# Has any impacted customer who moved mortgage after being refused tracker back, got tracker back yet



## notabene (13 Jul 2017)

Mortgage moved from Ulster Bank to AIB after Ulster refused to give Tracker back in July 2008 after a 2 year fixed period

Was deemed impacted by Ulster Bank on 25th January - to cut a long story short have been back and forth with letters since March asking when they were going to give tracker back/alleviate the impact of not having tracker as per Phase 2 of Central Bank Guidelines.

Can not get a straight or non evasive answer out of them - letters are weekly at present - they write on Thursday in response to my Monday morning email - Letter arrives Monday - I email back and we go again the same the next week. They have had direct questions regarding above, including portions of the report submitted but refuse to answer the questions asked.

Answers are in a similar vein to the 60 day letters.

Have also asked directly is this to say they are refusing to reinstate tracker/alleviation - also unanswered (though perhaps not a bad thing)

In May, fed up of this, I filed an online complaint with the FSO saying that the bank was not following the guidelines as set out by the Central Bank. Did not hear back from the FSO until June whereupon I got a story saying that they had had difficulty with their online system and didn't realise it wasn't working. Thus the complaint was now out of time and they could not deal with it. I sent back a fairly sharply worded email and got a letter back apologising asking to see the letters from the bank in order to pass these on to dispute resolution. Dropped copies in by hand, save any other disasters. I also submitted the portion of the Central Bank Gudelines regarding phase 2 in order to be specific on what I was complaining about

Again waited several weeks. I had not heard anything, bar an email from the person concerned on the day I dropped them in saying that they had been received. Emailed on Monday asking what was going on - received an email yesterday telling me that they have decided not to deal with any such cases until such a time as the Central Bank issues a final set of instructions to the banks under the guidance of the Tracker Mortgage Review.

As you can imagine I was less than impressed - Have asked them to clarify why the previous set of instructions, which are quite clear, are not good enough to act upon. And that when these are in place it is incredibly unfair to ask me to wait further while both the Central Bank and Bank get their act together. Have not had any response thus far.

I was in touch with the Central Bank also, who are unable to get involved and said to continue 'engaging' with the bank though you can't really call those letters engagement as there is nothing written in them as it were.

So my query is - while those who did not move mortgages seem to have been largely restored at this stage - has anyone who did move what had been a tracker mortgage to another bank when their tracker was not given back to them, had their tracker reinstated currently?

Thanks.


----------



## elcato (14 Jul 2017)

Not I but I am in the same boat as you.

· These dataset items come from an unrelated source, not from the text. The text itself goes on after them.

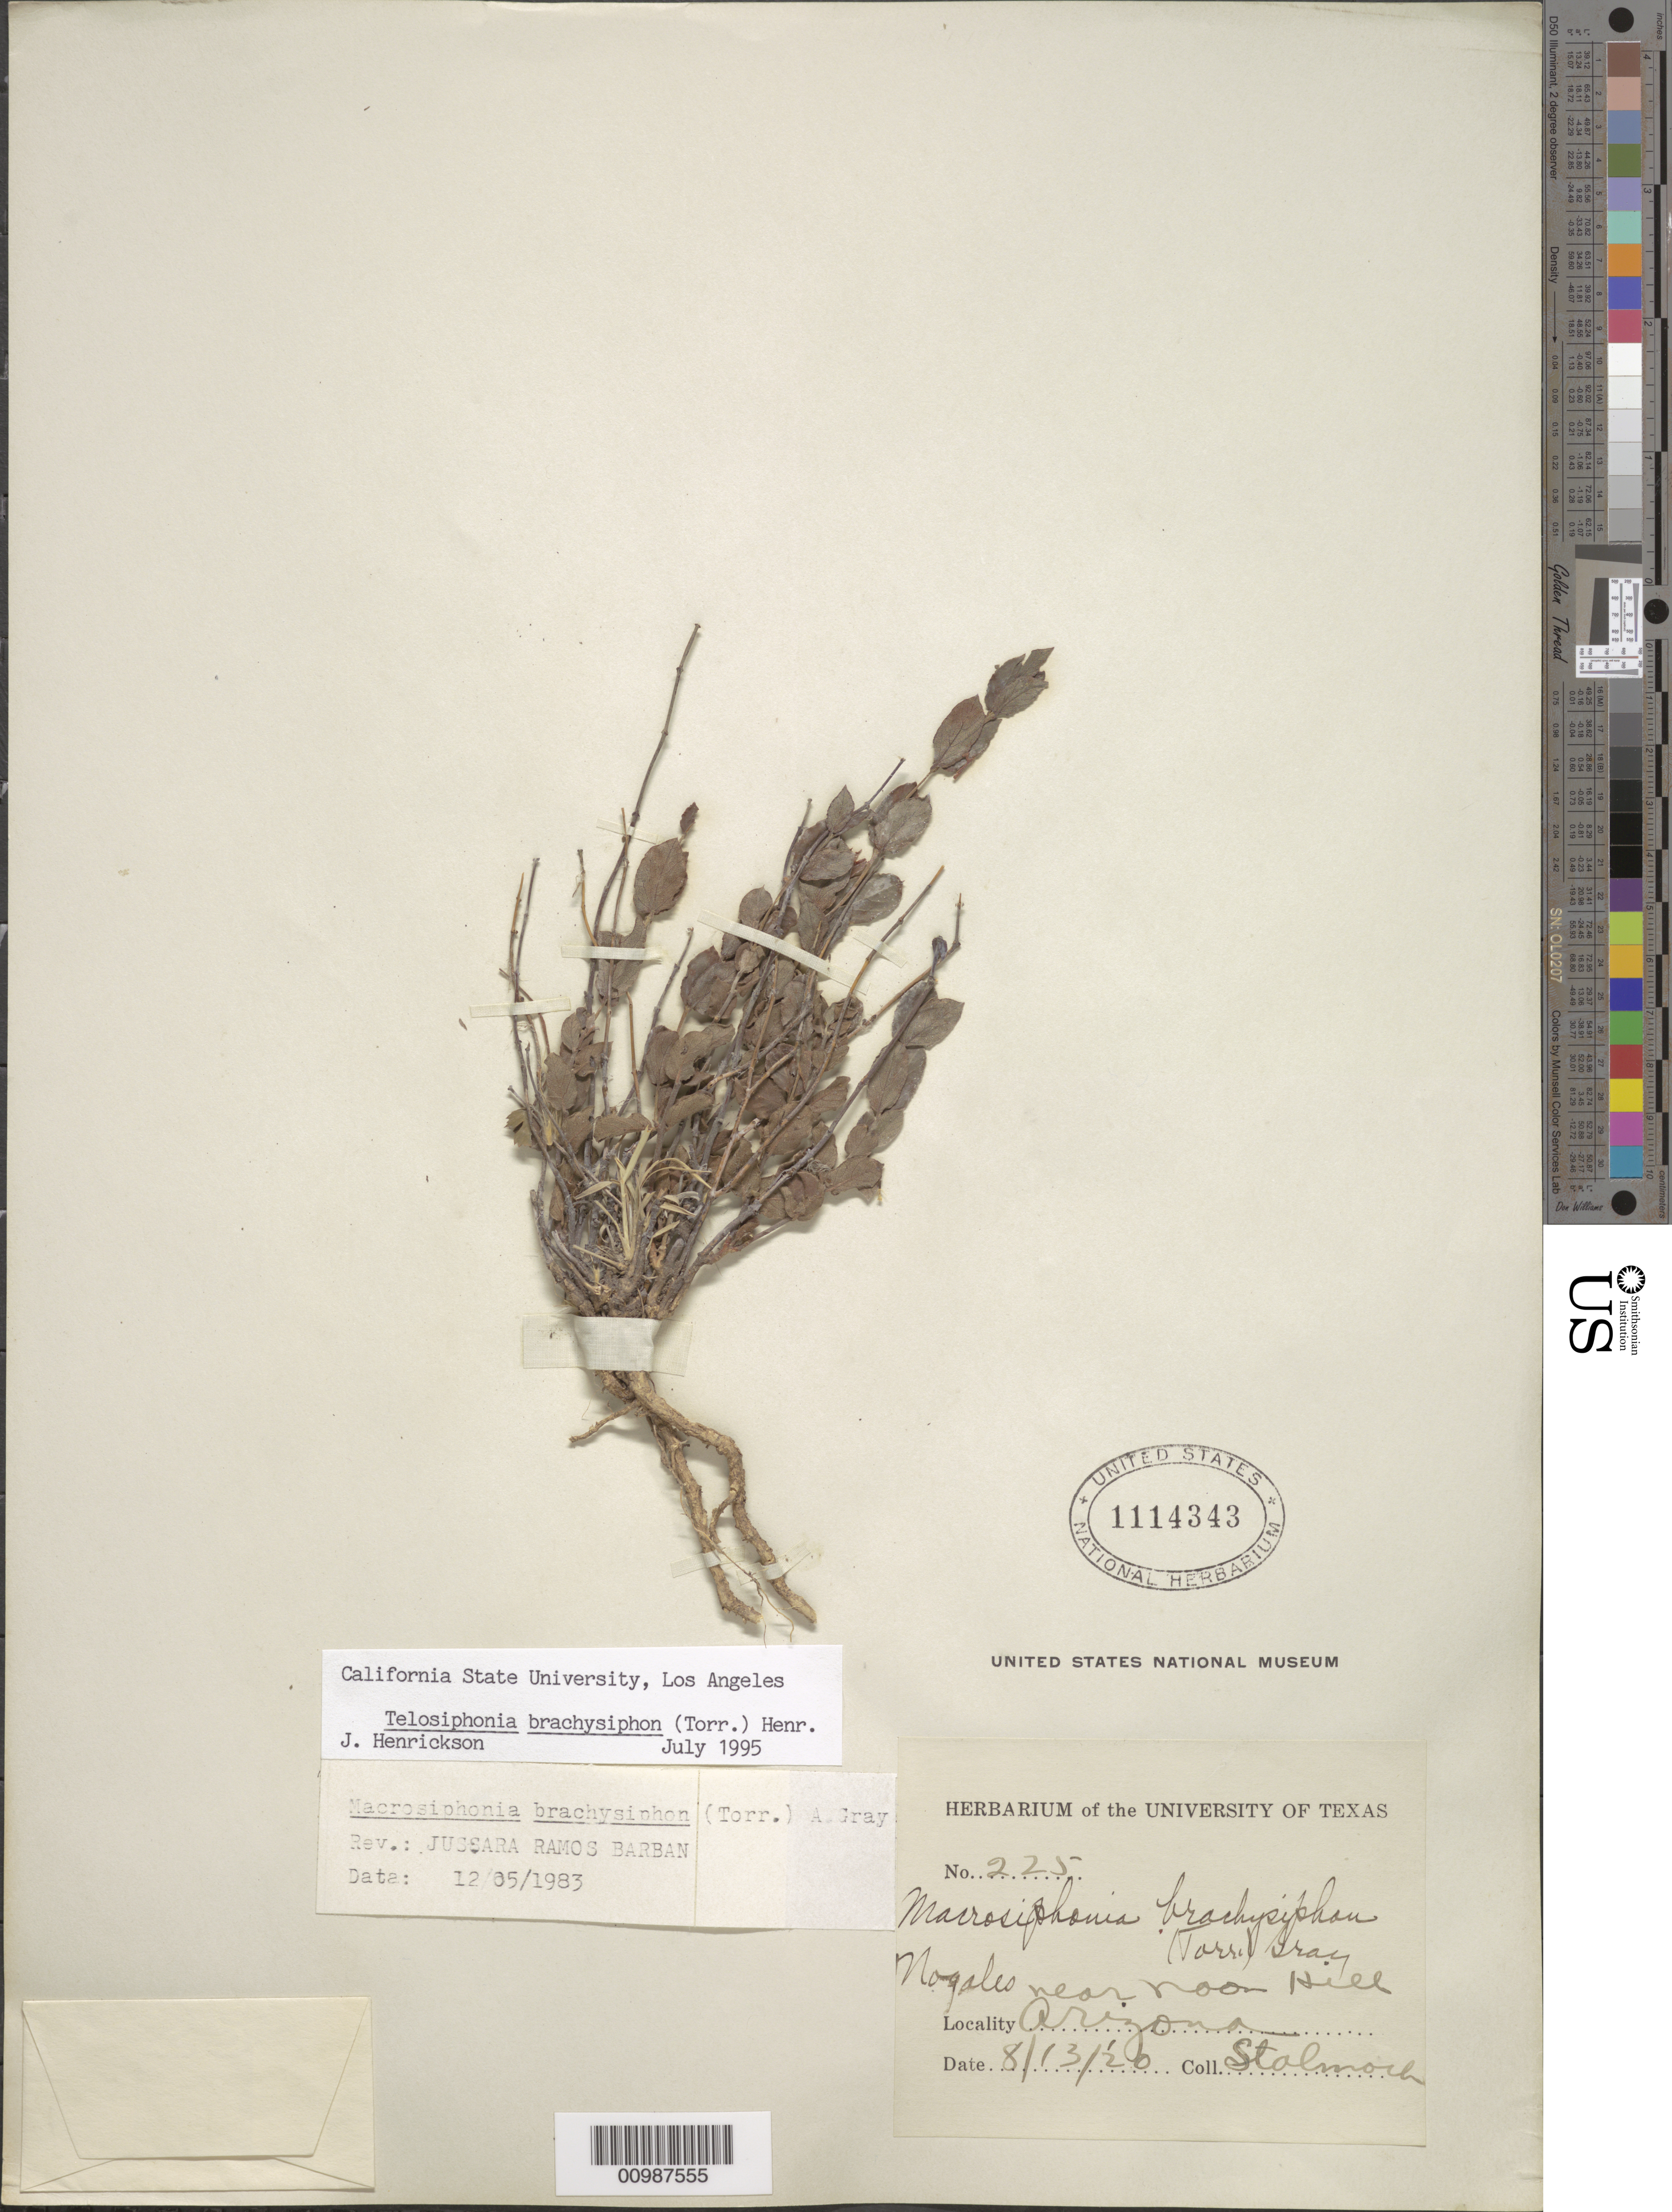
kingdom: Plantae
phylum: Tracheophyta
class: Magnoliopsida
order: Gentianales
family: Apocynaceae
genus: Macrosiphonia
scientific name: Macrosiphonia brachysiphon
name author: (Torr.) A. Gray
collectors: J. Stebmann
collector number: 225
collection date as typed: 13 Aug 1920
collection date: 1920-08-13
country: United States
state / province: Arizona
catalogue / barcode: US 1114343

I moved in 2010 to AIB. I have written twice to UB and the central bank and have got the usual response of looking into it. As I only started hunting them down at the start of this year though so I am at the very back of the queue though. I expect anyone who moved are not added unless they seek to be and then they are at the bottom of the line. Luckily I hoarded all correspondence of the mortgage and the FO complaint that followed so I am waiting for the time to sit down and read through them all again and then either contact PK or start a pointed attack with some evidence to back it up by way of the documents I have.


----------



## notabene (14 Jul 2017)

@elcato good to know it's not just me!


----------



## moneymakeover (14 Jul 2017)

Very frustrating the way the system works

The central bank refuses to talk to members of the public

The ombudsman won't get involved until the central bank review has finished

So basically the customer is completely stuck

And zero transparency


----------



## RedOnion (14 Jul 2017)

moneymakeover said:


> The ombudsman won't get involved until the central bank review has finished



I'm sure they'll have plenty to say if we get publicly available information showing the number of FO decisions that have been overturned during the review!


----------



## notabene (14 Jul 2017)

@moneymakeover you've got it exactly stuck and extremely frustrated - as it happened in one of those quirky coincidences facebook's memories popped up a quote today from this day in 2008 when the bank first refused the mortgage to be put back on the tracker...9 years and counting.....


----------